Bigram <- function(x) NGramTokenizer(x,Weka_control(min=2,max=2))
BiDoc <- DocumentTermMatrix(Cleanfile,control=list(tokenize = Bigram))
BiDoc.matrix <- as.matrix(BiDoc)
frequency <- colSums(BiDoc.matrix)
frequency <- sort(frequency,decreasing=TRUE)
frequency <- head(frequency,8)
BiGramFrequency <- data.frame(word=names(frequency),freq=frequency)
BiGramFrequency %>%
#filter(freq > 750) %>%
ggplot(aes(word,freq)) +
geom_bar(stat="identity",colour="red",fill="blue") +
ggtitle("Bigrams with the highest frequencies") +
xlab("Bigrams") + ylab("Frequency") +
theme(axis.text.x=element_text(angle=45, hjust=1))
Here we tokenise word triplets (Trigrams) and create a chart of the highest frequency Trigrams.
Trigram <- function(x) NGramTokenizer(x,Weka_control(min=3,max=3))
TriDoc <- DocumentTermMatrix(Cleanfile,control=list(tokenize = Trigram))
TriDoc.matrix <- as.matrix(TriDoc)
frequency <- colSums(TriDoc.matrix)
frequency <- sort(frequency,decreasing=TRUE)
frequency <- head(frequency,8)
TriGramFrequency <- data.frame(word=names(frequency),freq=frequency)
TriGramFrequency %>%
#filter(freq) %>%
ggplot(aes(word,freq)) +
geom_bar(stat="identity",colour="red",fill="blue") +
ggtitle("Trigrams with the highest frequencies") +
xlab("Trigrams") + ylab("Frequency") +
theme(axis.text.x=element_text(angle=45, hjust=1))

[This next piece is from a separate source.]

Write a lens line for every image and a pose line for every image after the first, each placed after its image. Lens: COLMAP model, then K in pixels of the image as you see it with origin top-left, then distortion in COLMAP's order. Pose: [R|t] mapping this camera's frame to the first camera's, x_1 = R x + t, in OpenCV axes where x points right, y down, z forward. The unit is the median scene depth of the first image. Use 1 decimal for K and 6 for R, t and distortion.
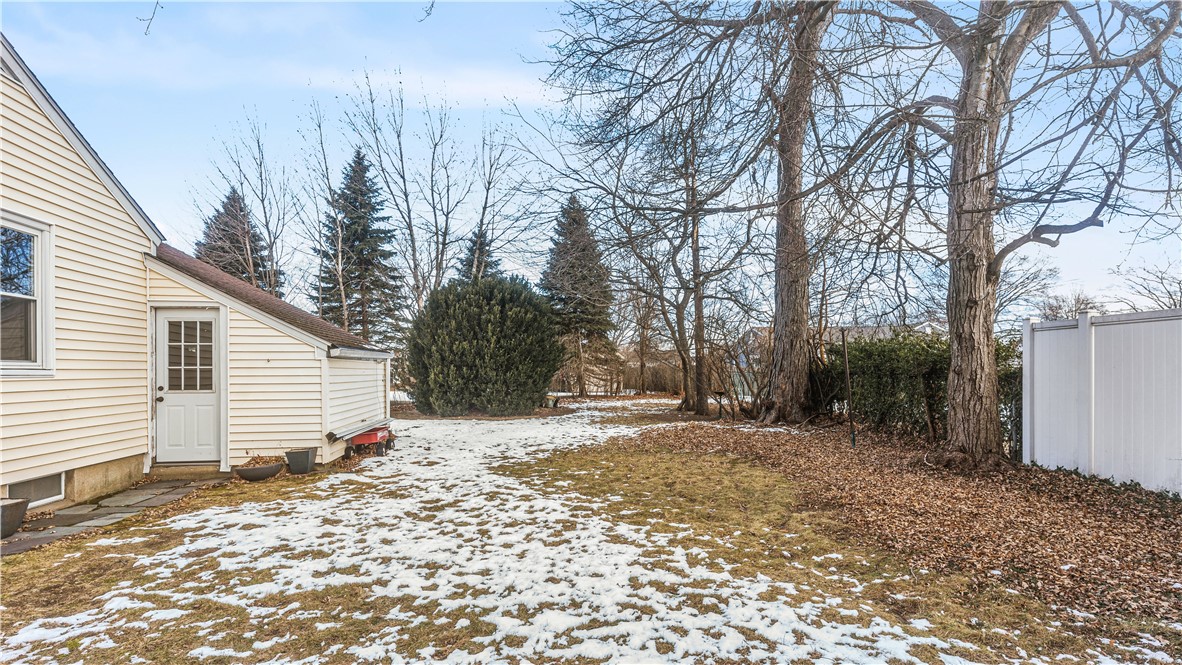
lens RADIAL K [[564.3, 0, 575.4], [0, 564.3, 370.7], [0, 0, 1]] dist [0.002802, 0.000495]
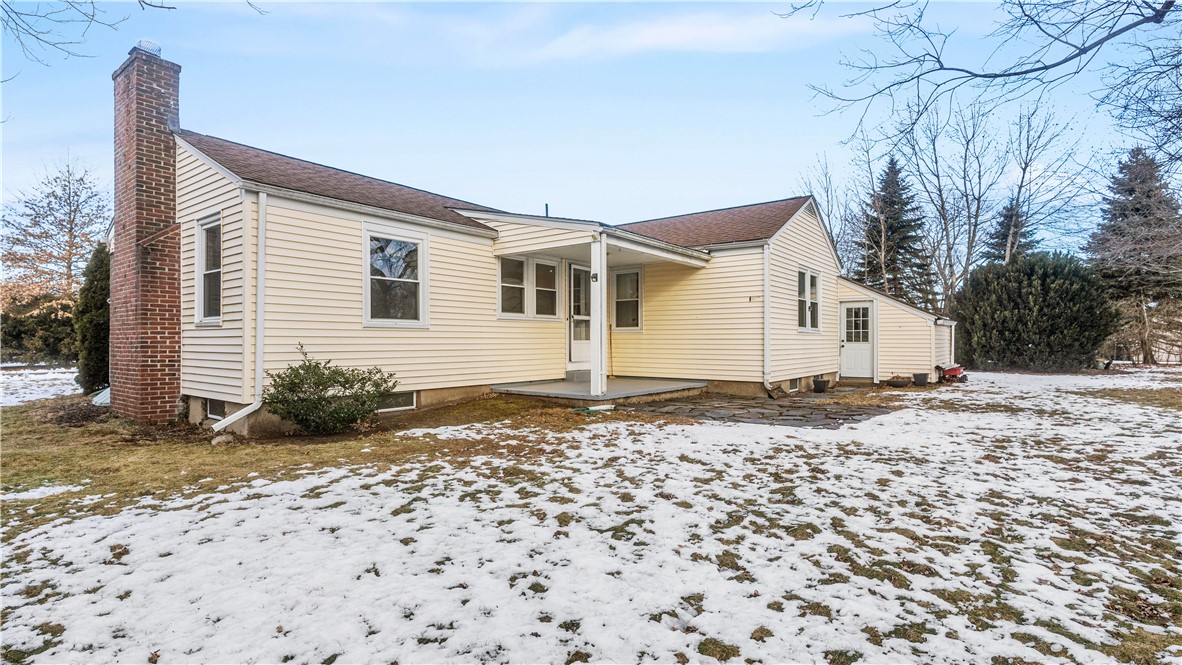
lens RADIAL K [[564.3, 0, 584.5], [0, 564.3, 339.2], [0, 0, 1]] dist [0.002802, 0.000495]
pose [[0.706197, 0.004683, -0.708000, 0.026766], [-0.004579, 0.999987, 0.002047, 0.010884], [0.708000, 0.001796, 0.706210, -0.499637]]
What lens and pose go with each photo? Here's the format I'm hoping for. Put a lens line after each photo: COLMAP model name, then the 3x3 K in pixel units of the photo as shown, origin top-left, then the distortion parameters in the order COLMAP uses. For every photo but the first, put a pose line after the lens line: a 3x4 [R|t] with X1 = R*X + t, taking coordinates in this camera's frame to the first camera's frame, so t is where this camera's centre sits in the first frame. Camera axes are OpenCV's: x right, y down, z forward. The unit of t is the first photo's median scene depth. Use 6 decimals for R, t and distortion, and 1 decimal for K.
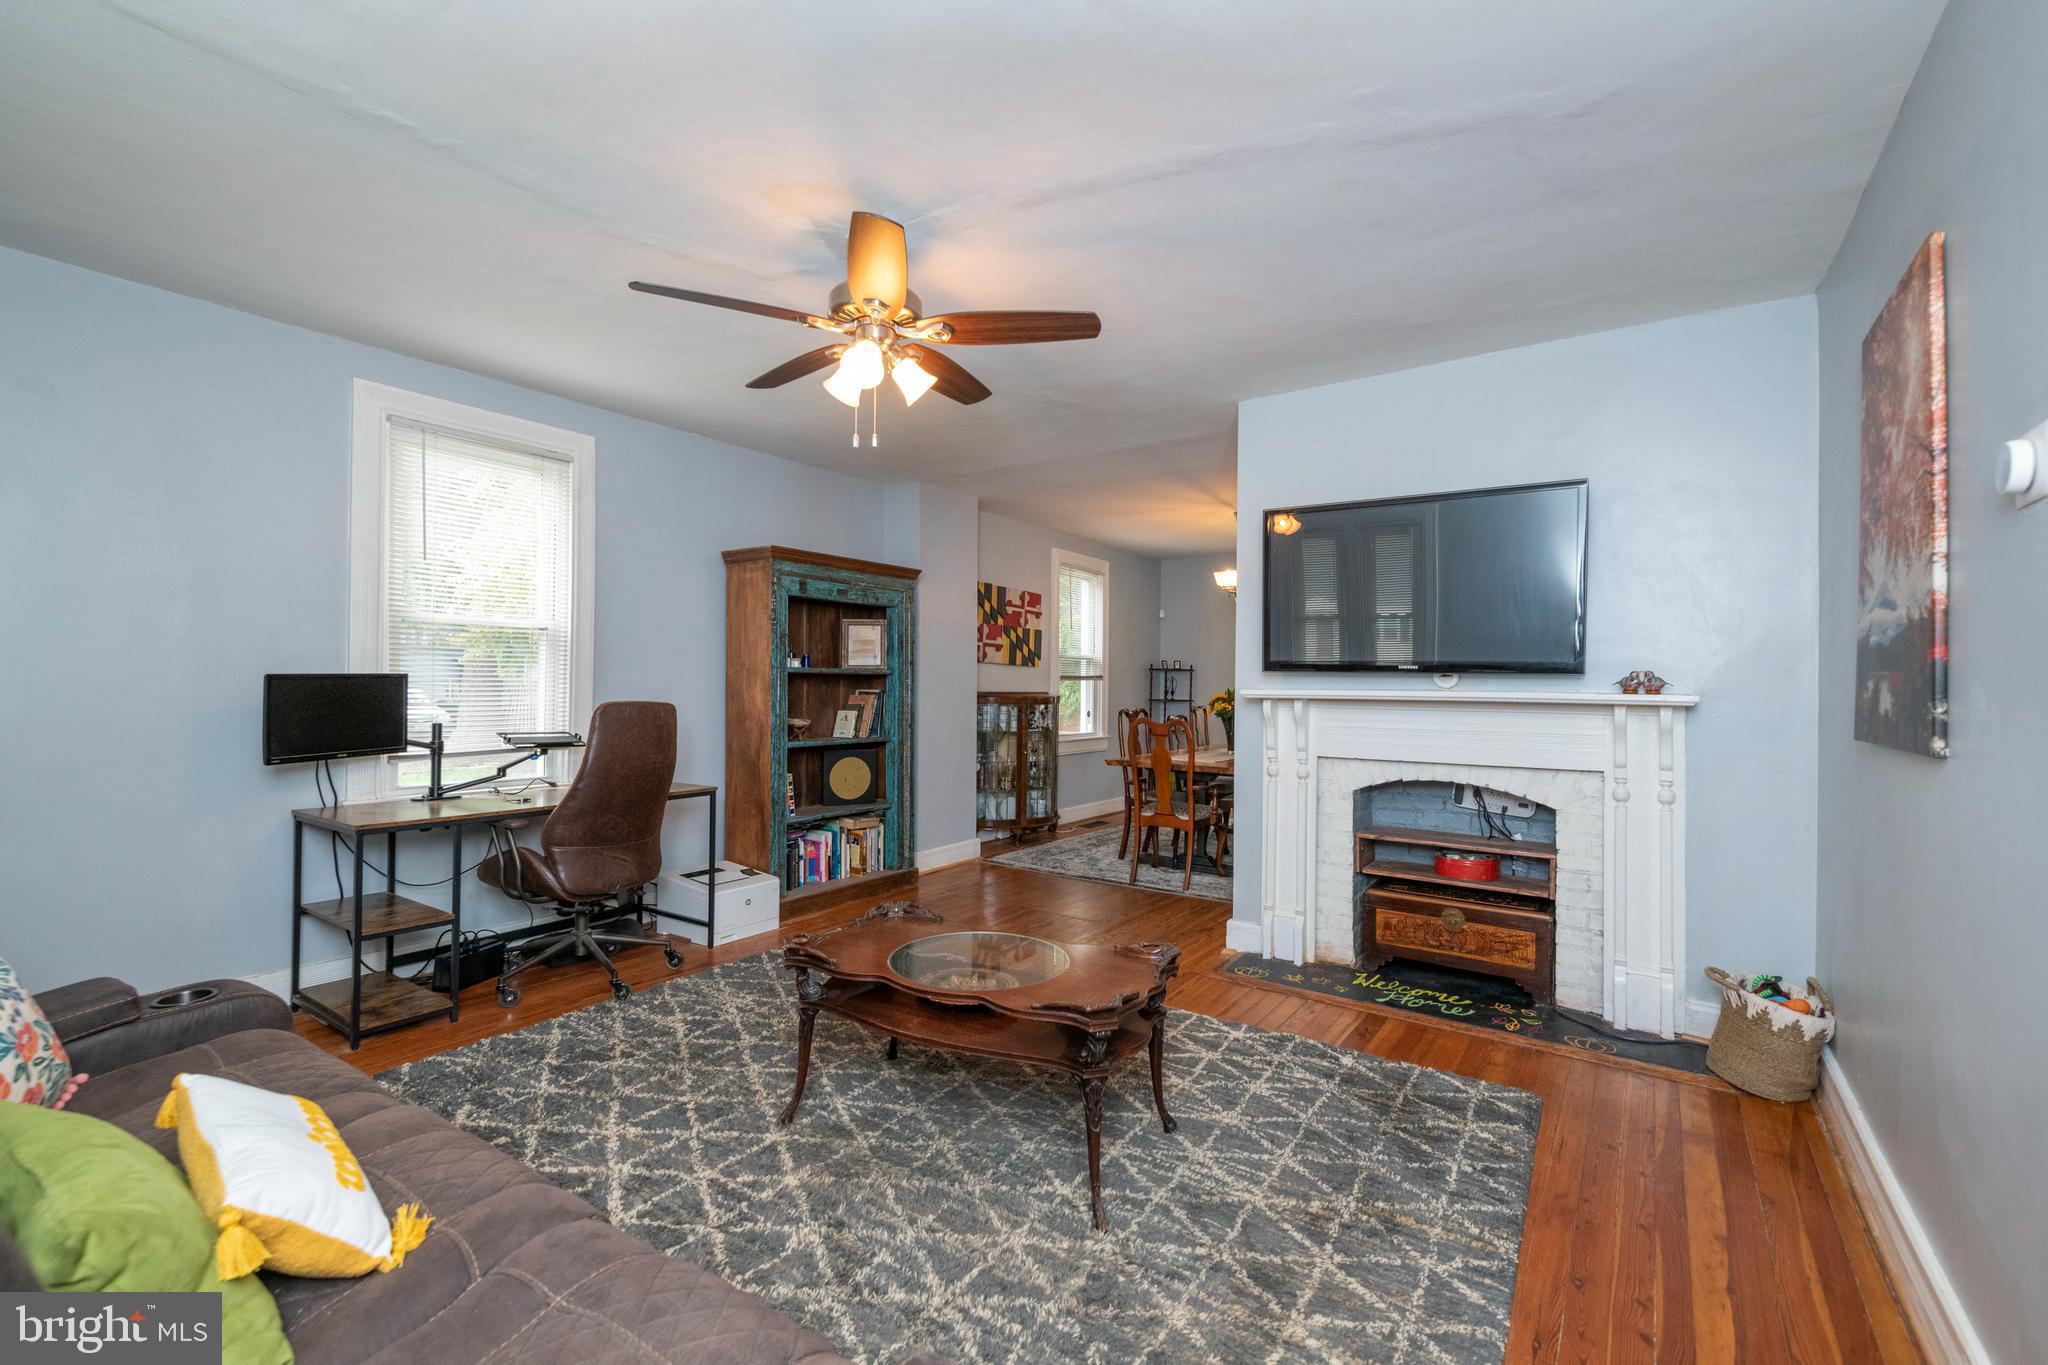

Here we tokenise word quadruplets (Quadrigrams) and create a chart of the highest frequency Quadrigrams.
Quadrigram <- function(x) NGramTokenizer(x,Weka_control(min=4,max=4))
QuadriDoc <- DocumentTermMatrix(Cleanfile,control=list(tokenize = Quadrigram))
QuadriDoc.matrix <- as.matrix(QuadriDoc)
frequency <- colSums(QuadriDoc.matrix)
frequency <- sort(frequency,decreasing=TRUE)
frequency <- head(frequency,8)
QuadriGramFrequency <- data.frame(word=names(frequency),freq=frequency)
QuadriGramFrequency %>%
#filter(freq) %>%
ggplot(aes(word,freq)) +
geom_bar(stat="identity",colour="red",fill="blue") +
ggtitle("Quadrigrams with the highest frequencies") +
xlab("Quadrigrams") + ylab("Frequency") +
theme(axis.text.x=element_text(angle=45, hjust=1))
It is clear that some more cleaning needs to be performed to account for multiple repeats of the same word for example “omg omg omg omg” above.
The goal of the project is to build a shiny app that accepts text entry and predicts the likely next word to be entered by the user. The shiny app will give a list of several predicted words that the user can choose. This can be accomplished by building a prediction model that uses the frequency of the N grams (1,2,3 and even 4 N grams) as a predictor for the likely word.